Shamrock Township is a township in Aitkin County, Minnesota, United States. The population was 1,215 as of the 2020 census.

==History==
Settled by Irish immigrants, Shamrock Township was named for the Shamrock, a national symbol of Ireland.

==Geography==
According to the United States Census Bureau, the township has a total area of 92.1 sqkm, of which 63.5 sqkm is land and 28.5 sqkm, or 31.00%, is water. Several lakes are responsible for the high percentage of water area in the township; the largest are Big Sandy Lake and Lake Minnewawa.

===Major highway===
- Minnesota State Highway 65

===Lakes===
- Anderson Lake
- Big Sandy Lake (southeast half)
- Camp Lake
- Dollar Lake
- Flowage Lake (east quarter)
- Horseshoe Lake
- Island Lake (west quarter)
- Lake Minnewawa
- Mud Lake
- Round Lake (west half)
- Sandy River Lake (east half)

===Adjacent townships===
- Turner Township (north)
- Balsam Township (northeast)
- Haugen Township (east)
- Clark Township (southeast)
- McGregor Township (south)
- Jevne Township (southwest)
- Workman Township (west)
- Libby Township (northwest)

===Cemeteries===
The township contains these two cemeteries: Round Lake and Shamrock.

==Demographics==
As of the census of 2000, there were 1,172 people, 557 households, and 365 families residing in the township. The population density was 47.8 PD/sqmi. There were 2,061 housing units at an average density of 84.1 /sqmi. The racial makeup of the township was 93.52% White, 0.17% African American, 5.63% Native American, 0.09% Asian, 0.09% from other races, and 0.51% from two or more races. Hispanic or Latino of any race were 0.43% of the population.

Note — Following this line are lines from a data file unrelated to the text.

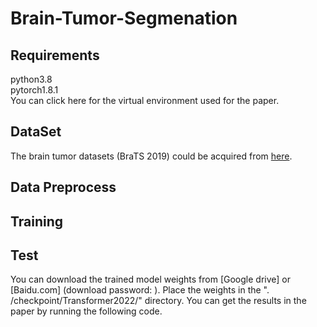 # Brain-Tumor-Segmenation
## Requirements
python3.8  
pytorch1.8.1  
You can click here for the virtual environment used for the paper.
## DataSet
The brain tumor datasets (BraTS 2019) could be acquired from [here](https://ipp.cbica.upenn.edu/).
## Data Preprocess
## Training
## Test
You can download the trained model weights from [Google drive] or [Baidu.com] (download password: ). Place the weights in the ". /checkpoint/Transformer2022/" directory. You can get the results in the paper by running the following code.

There were 557 households, out of which 16.2% had children under the age of 18 living with them, 58.5% were married couples living together, 5.7% had a female householder with no husband present, and 34.3% were non-families. 29.1% of all households were made up of individuals, and 14.5% had someone living alone who was 65 years of age or older. The average household size was 2.10 and the average family size was 2.54.

In the township the population was spread out, with 16.4% under the age of 18, 4.2% from 18 to 24, 17.4% from 25 to 44, 31.3% from 45 to 64, and 30.7% who were 65 years of age or older. The median age was 54 years. For every 100 females, there were 107.4 males. For every 100 females age 18 and over, there were 103.7 males.

The median income for a household in the township was $29,688, and the median income for a family was $34,135. Males had a median income of $40,893 versus $22,614 for females. The per capita income for the township was $18,485. About 6.5% of families and 11.6% of the population were below the poverty line, including 19.3% of those under age 18 and 8.5% of those age 65 or over.